For instance, if you want to make a decent USB charger for your smart phone. Many phones are looking for a voltage on the data pins of the USB connector which tells them it's safe to charge thinking it's attached to a PC. It's only looking for around 2V at only a few micro amps, so adding a couple of resistors in a voltage divider configuration is a great way to take the 5V down to 2V.

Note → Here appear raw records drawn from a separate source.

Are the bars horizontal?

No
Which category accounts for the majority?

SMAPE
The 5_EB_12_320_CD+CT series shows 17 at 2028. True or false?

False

But when you need more then a few micro amps from the power source you will need large resistors that can handle the power through them. The thing about resistors is they are very inefficient compared to a voltage regulator. When you are using resistors in a voltage divider configuration of say taking 9V down to 5V, your basically loosing that extra 4V to heat. In the case of a battery your are wasting about 1/3rd of the battery life to heat. Voltage regulators are able to use more of that access voltage towards the output and loose less of it to heat. Though it still burns off a good bit of that access power to heat. Just not as much as resistors do.
@mpilchfamily "Resistors are great for limiting voltage if there is very little current drawn by the circuit. But when you get up to hundreds of mA being needed by a circuit a regulator is best."

--Ok, so if i'm powering a chip which is rated to draw +/-50mA, then heat would not be an issue with a resistor?

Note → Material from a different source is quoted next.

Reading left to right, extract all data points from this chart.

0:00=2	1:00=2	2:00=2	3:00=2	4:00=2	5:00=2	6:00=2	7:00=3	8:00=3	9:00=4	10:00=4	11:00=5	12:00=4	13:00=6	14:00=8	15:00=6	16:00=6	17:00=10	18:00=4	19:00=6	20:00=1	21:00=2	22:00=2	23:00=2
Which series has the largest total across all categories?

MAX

@Josehf Murchison "Ripple comes through with resistors and not regulators. Ripple is caused when you rectify AC and convert it to DC."

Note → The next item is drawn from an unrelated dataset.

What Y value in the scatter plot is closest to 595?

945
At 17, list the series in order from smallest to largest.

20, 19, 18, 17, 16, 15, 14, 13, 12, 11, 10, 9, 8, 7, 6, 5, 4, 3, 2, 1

So, if i'm dividing V from a battery, then i do not need to worry about ripple, correct?
It is about ripple.

Ripple comes through with resistors and not regulators.

Ripple is caused when you rectify AC and convert it to DC.

First when you run your AC through a rectifier it comes out as a bunch of humps.

Next you add a capacitor to the circuit.

This keeps the voltage up but it drops a little between the tops of the humps this is called ripple and it comes through in some circuits.

Voltage regulators work at 2 volts below the ripple minimum thus eliminating the ripple.

Joe
A resistor limits voltage in exact proportion to how much current is flowing through it.  Supposing the voltage on one side of the resistor is Vin, the voltage on the other side is Vout,  and the current flowing through it is I, then the voltage drop across it is: 

Vin-Vout = I*R 

or

Vout = Vin - I*R

A typical linear voltage regulator
http://en.wikipedia.org/wiki/Linear_regulator
has three pins, {Vin, Vout, Vground}, and it has some magic wired into it so that it tries to regulate Vout,  actually (Vout-Vground), in such a way that this number stays constant.

If you like, you may imagine this magic is accomplished by way of a tiny demon living inside the voltage regulator who has a voltmeter connected between pins Vout and Vground, and also a variable resistor Rvar connected between Vin and Vout.    So, now:

Vout  = Vin - I*Rvar  = constant

Then the demon watches Vout-Vground, (which really is Vout, assuming Vground=0).  When this voltage is too low, the demon turns a knob to decrease Rvar.  When this voltage is too high the demon turns the knob the other way to increase Rvar.
 
So now, Vout = constant,  independent of whatever current I is being drawn through the regulator, and it is all due to the efforts of this hard working little demon.  

If you are uncomfortable with idea of demons living in your electronic components, you could just as easily say the magic (or perhaps engineering if you don't like the word "magic") is due to an electronic circuit which uses feedback to regulate its output voltage.